February 8, 2017

Learning with Other Grips
Yesterday, during a session with Daniel (12, about 1700), we had a huge breakthrough - and it came in a completely unexpected way. He's always had a problem when forehand looping in that he backs up and then reaches slightly forward to contact the ball, and ends contacting the ball too far in front. This means he loses the natural power of the body rotating (torque), and so most of his power comes from the upper body. The result is a soft loop that's steady but not very powerful. It also puts a strain on his shoulder, which has led to shoulder problems in the past. We've been working on this for a long time, and sometimes he'll start doing it properly, but he generally falls back into the old habit.

Yesterday, when I was blocking to his forehand loop, on the spur of the moment, he suddenly switched to penhold and continued looping. I started to say something, then stopped. With the penhold grip, his stroke was almost textbook! He was contacting the ball to the side of the body, and rotating into it just right, without backing up. What was going on?

Then I realized what was happening. Hold a racket out shakehands and imagine looping. Then, without moving your arm, switch the grip to penhold. Notice how the racket moves backwards and down? By moving backwards, it "forced" Daniel to contact to the ball to the side. By moving downwards, it "forced" him to take the ball higher, and thereby closer to the table. The result was exactly the stroke I'd been trying to get him to do for quite some time.

We spent over half of the 90-minute session on this, where he learned to do this shakehands. Before, he sort of knew what he was supposed to do, but change is difficult. When you change one part of a stroke, it changes the timing of the rest of the stroke, meaning you have to make a lot of changes at the same time, which is why it's so hard to change bad technique. But with the penhold grip stroke as his guide, Daniel was able to make the change to doing so with his normal shakehands grip, and spent the rest of the session looping better than he'd ever looped before.

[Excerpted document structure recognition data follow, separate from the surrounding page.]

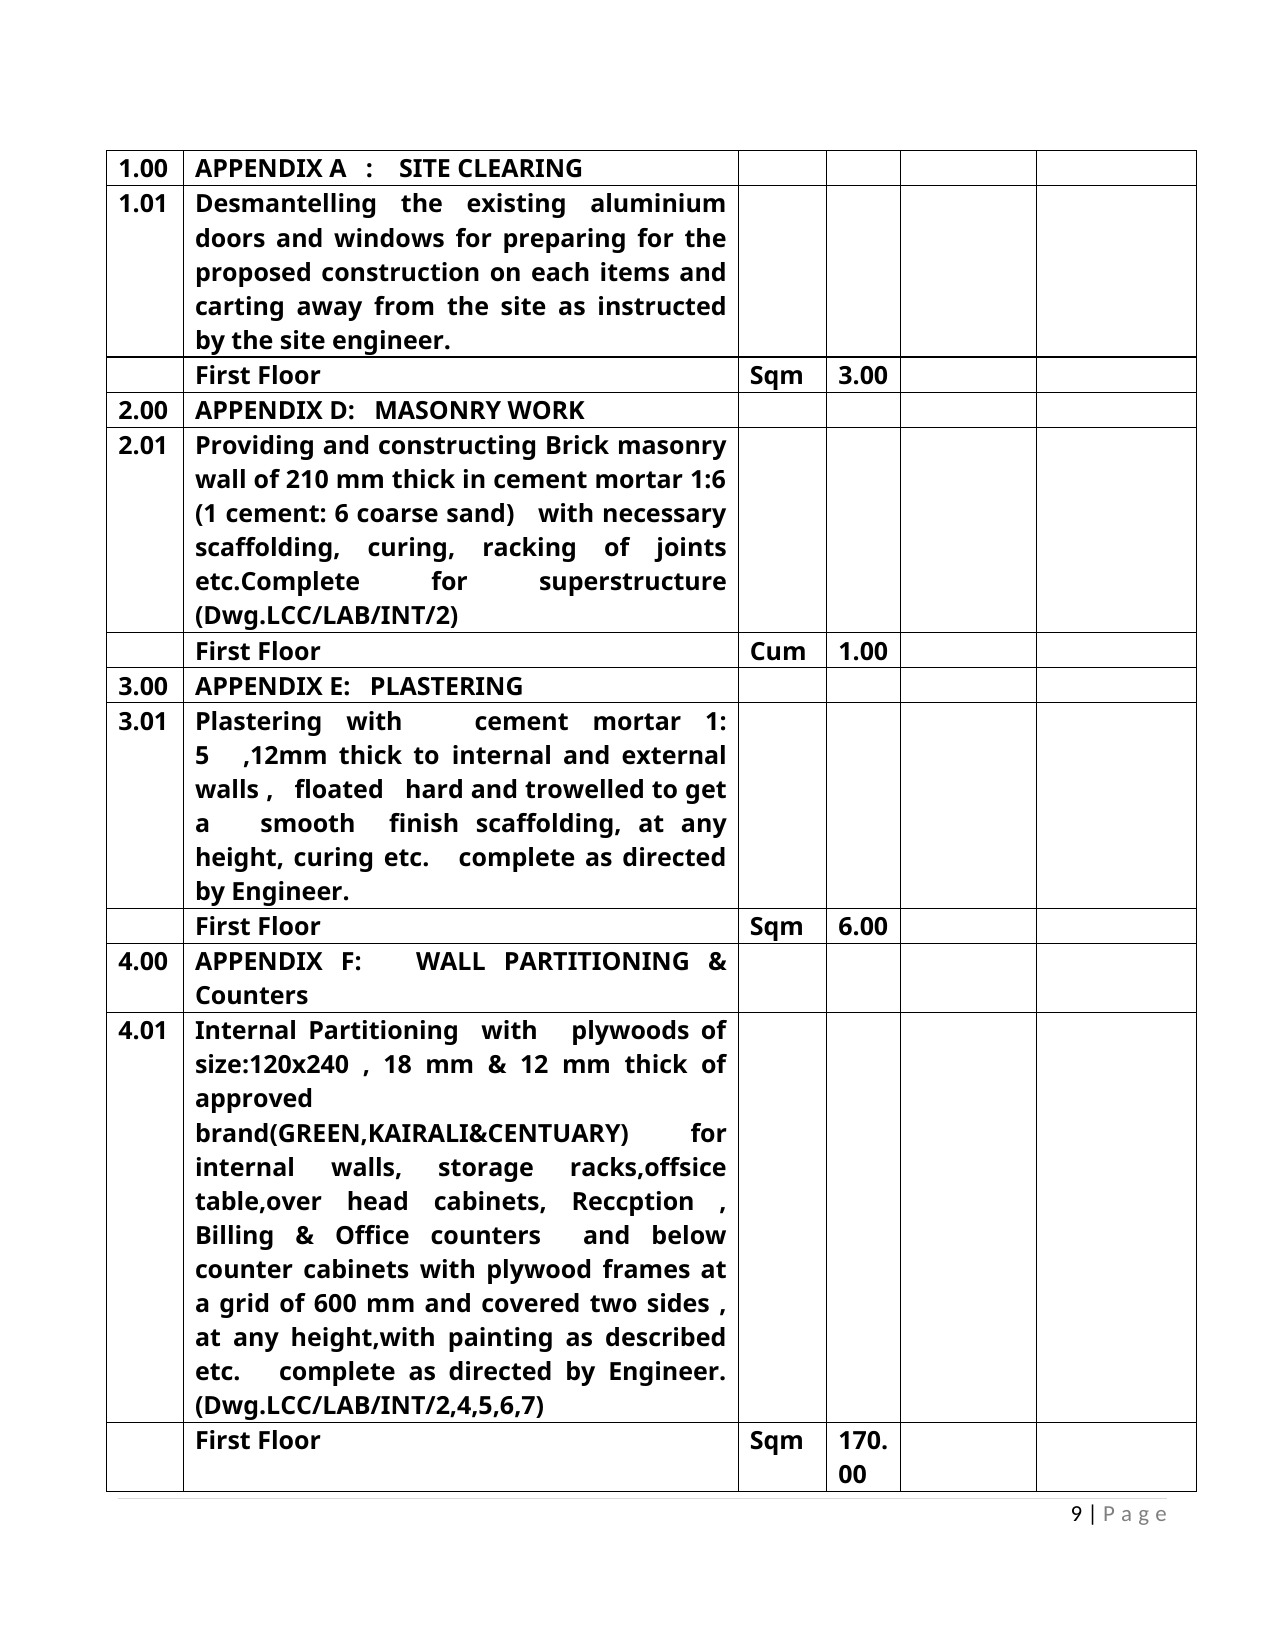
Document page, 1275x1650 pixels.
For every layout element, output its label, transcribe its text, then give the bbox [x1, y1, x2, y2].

table_cell Cum [739, 633, 826, 667]
table_cell Sqm [739, 358, 826, 392]
table_cell [827, 393, 900, 427]
table_cell [739, 428, 826, 632]
table_cell Sqm [739, 909, 826, 943]
table_cell [1037, 668, 1196, 702]
table_cell [1037, 393, 1196, 427]
table_cell [1037, 358, 1196, 392]
table_cell 1.00 [827, 633, 900, 667]
table_cell 1.01 [107, 186, 183, 356]
table_cell APPENDIX E: PLASTERING [184, 668, 738, 702]
table_cell [1037, 909, 1196, 943]
table_cell [1037, 703, 1196, 908]
table_cell [827, 151, 900, 185]
table_cell 2.01 [107, 428, 183, 632]
table_cell [107, 358, 183, 392]
table_cell 3.00 [107, 668, 183, 702]
table_cell 6.00 [827, 909, 900, 943]
table_cell [1037, 151, 1196, 185]
table_cell 4.01 [107, 1013, 183, 1422]
table_cell [901, 1013, 1036, 1422]
table_cell [901, 944, 1036, 1012]
table_cell 170.00 [827, 1423, 900, 1491]
table_cell [1037, 1013, 1196, 1422]
table_cell [901, 186, 1036, 356]
table_cell APPENDIX A : SITE CLEARING [184, 151, 738, 185]
table_cell [739, 668, 826, 702]
table_cell [1037, 186, 1196, 356]
table_cell [739, 703, 826, 908]
table_cell [901, 358, 1036, 392]
table_cell [739, 151, 826, 185]
table_cell [827, 186, 900, 356]
table_cell APPENDIX F: WALL PARTITIONING & Counters [184, 944, 738, 1012]
table_cell [827, 944, 900, 1012]
table_cell Plastering with cement mortar 1: 5 ,12mm thick to internal and external walls , floated hard and trowelled to get a smooth finish scaffolding, at any height, curing etc. complete as directed by Engineer. [184, 703, 738, 908]
table_cell [901, 633, 1036, 667]
table_cell [827, 703, 900, 908]
table_cell 1.00 [107, 151, 183, 185]
table_cell [107, 1423, 183, 1491]
table_cell [901, 668, 1036, 702]
table_cell [901, 428, 1036, 632]
table_cell [1037, 428, 1196, 632]
table_cell [901, 151, 1036, 185]
table_cell First Floor [184, 1423, 738, 1491]
table_cell Desmantelling the existing aluminium doors and windows for preparing for the proposed construction on each items and carting away from the site as instructed by the site engineer. [184, 186, 738, 356]
table_cell First Floor [184, 358, 738, 392]
table_cell [1037, 1423, 1196, 1491]
table_cell [739, 944, 826, 1012]
table_cell First Floor [184, 909, 738, 943]
table_cell [107, 633, 183, 667]
table_cell 3.00 [827, 358, 900, 392]
table_cell Internal Partitioning with plywoods of size:120x240 , 18 mm & 12 mm thick of approved brand(GREEN,KAIRALI&CENTUARY) for internal walls, storage racks,offsice table,over head cabinets, Reccption , Billing & Office counters and below counter cabinets with plywood frames at a grid of 600 mm and covered two sides , at any height,with painting as described etc. complete as directed by Engineer.(Dwg.LCC/LAB/INT/2,4,5,6,7) [184, 1013, 738, 1422]
table_cell [901, 1423, 1036, 1491]
table_cell APPENDIX D: MASONRY WORK [184, 393, 738, 427]
table_cell Providing and constructing Brick masonry wall of 210 mm thick in cement mortar 1:6 (1 cement: 6 coarse sand) with necessary scaffolding, curing, racking of joints etc.Complete for superstructure (Dwg.LCC/LAB/INT/2) [184, 428, 738, 632]
table_cell [107, 909, 183, 943]
table_cell [901, 393, 1036, 427]
table_cell 3.01 [107, 703, 183, 908]
table_cell [827, 1013, 900, 1422]
table_cell First Floor [184, 633, 738, 667]
table_cell [739, 1013, 826, 1422]
table_cell 4.00 [107, 944, 183, 1012]
table_cell [827, 428, 900, 632]
table_cell [901, 703, 1036, 908]
table_cell Sqm [739, 1423, 826, 1491]
table_cell [1037, 633, 1196, 667]
table_cell [739, 393, 826, 427]
table_cell [901, 909, 1036, 943]
table_cell [739, 186, 826, 356]
table_cell 2.00 [107, 393, 183, 427]
table_cell [827, 668, 900, 702]
table_cell [1037, 944, 1196, 1012]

At the end of the session I pulled out a defensive hardbat and played him games where I chopped. Normally I'd have won easily, but for the first time ever he had enough power to put the ball past me when I gave him a chance, and the result was a series of close games, including one that he won. If he incorporates this "new" loop into his game, he'll be 2000 level this year.

This reminded me of my own experiences in learning with other grips. When I was developing my game in the late 1970s I often practiced with Brian Masters, who used the Seemiller grip, with a very strong backhand blocking/hitting game. I've always had a tendency to be too soft on the backhand. So early on I discovered that a way to fix this was to shadow practice my backhand with the Seemiller grip, copying Brian's stroke - and then, using the same stroke, switch to shakehands. The result was always a more aggressive backhand.

How to Improve at Tennis and Table Tennis Simultaneously
Here's the article and podcast (6:39) from Expert Table Tennis.

Rajul Sheth Elected to USA Board of Directors
Here's the USATT article. He and I are the only two members of the USATT Board (nine people) elected by the membership. Welcome aboard!!! 

Yuxiang (James) Jin Interview
Here's the USATT interview by Rahul Acharya.

Atlanta Falcons and Super Bowl Pong
Here are links to four major news media articles (NPR, Rolling Stone, AOL, and ESPN) on the Atlanta Falcons and table tennis, from Fremont TTC. (I think I linked to a couple of these last week.) This was a ping-pong Super Bowl, with Tom Brady (here's an article on him and table tennis, which I linked to last week), and table tennis in the Pizza Hut commercial (which I also linked to).

Susan Sarandon and Why Ping Pong Rocks
Here's the ITTF article and video (65 secs, from 2011), where she gives her top five reasons.

JOOLA North America Named Official Equipment Sponsor of 2018 World Veterans Championships
Here's the USATT article.

Samson Dubina on Sports Extra
Here's the video (3:01).

More of Adam Bobrow Exhibition with "Kai" (in Taiwan)
Here's the video (36 sec). This time they're rolling around on the floor.

They Didn't Teach This in Worm School
Here's the review of this book, which includes this picture of the worm's home, complete with table tennis room! From the text: "Of course there's a table tennis room. Of course there is. The thing is, once you've seen that, you can't help but imagine two worms playing table tennis, and that is Simone Lia's genius."

Animated Kittens Playing Table Tennis - and Obama Watching!